WINCHESTER, Ind. (AP) — A Purdue University entomologist and conservancy groups are praising an eastern Indiana county’s requirement that the state’s largest solar farm to be planted with meadow grasses and wildflowers to benefit butterflies and other pollinators.
An ordinance adopted by Randolph County officials calls for ground cover at the 1,400-acre Riverstart Solar Park to be planted in meadow grasses and wildflowers or clover, The Muncie Star Press reported.
The solar park, first announced in 2018, would include 670,000 photovoltaic solar panels in southwestern Randolph County and produce enough electricity to power about 37,000 households.
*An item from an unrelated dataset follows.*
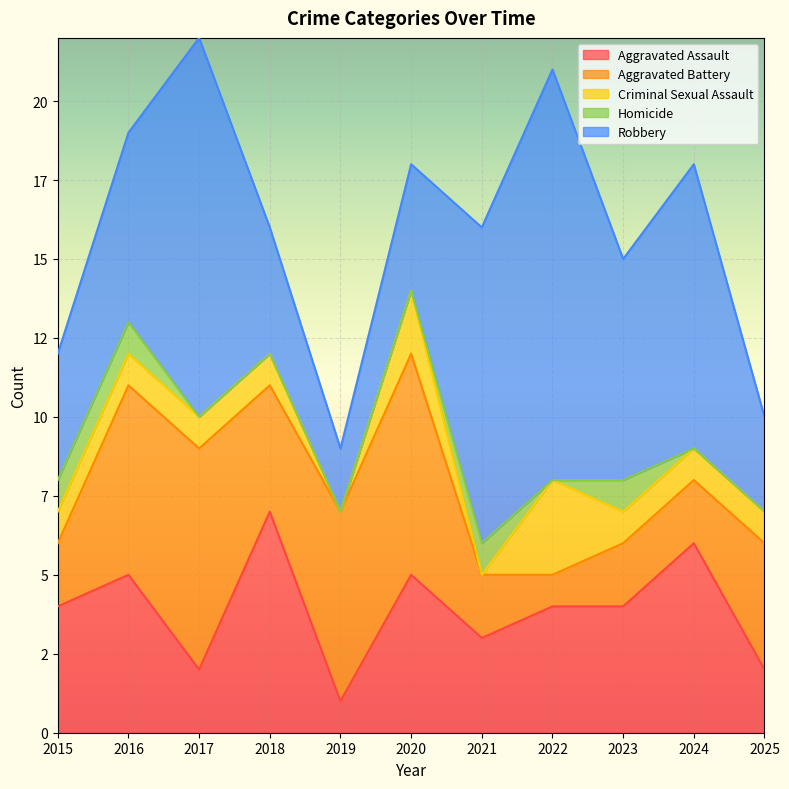

How many Aggravated Assault values are between 2 and 5?

8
Developer EDP Renewables was waiting for the ordinance to be enacted before starting construction on the estimated $242 million project.
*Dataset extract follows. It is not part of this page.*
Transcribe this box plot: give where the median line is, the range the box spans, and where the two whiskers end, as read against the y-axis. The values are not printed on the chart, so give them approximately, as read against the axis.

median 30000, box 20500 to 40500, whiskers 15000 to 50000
Establishing a low-growing, flowering meadow on the solar farm “is a decision you will be delighted with for decades to come,” John Seymour, a native seed supplier, wrote to county commissioners. “You will see monarchs in your community as well as the pollinators needed for agriculture.”
Brock Harpur, an assistant professor of entomology at Purdue, cited a recent study that found more than 50,000 acres of Indiana conservation lands — healthy habitat for wildlife — were converted to row crop fields over an eight-year period.
“During this same time, the health of Indiana pollinators has plummeted,” Harpur said. “Native pollinator species numbers are lower than the number needed to pollinate crops — and managed species, such as honey bees, experience greater than average losses each year — as many as 63% of colonies are lost annually in Indiana.”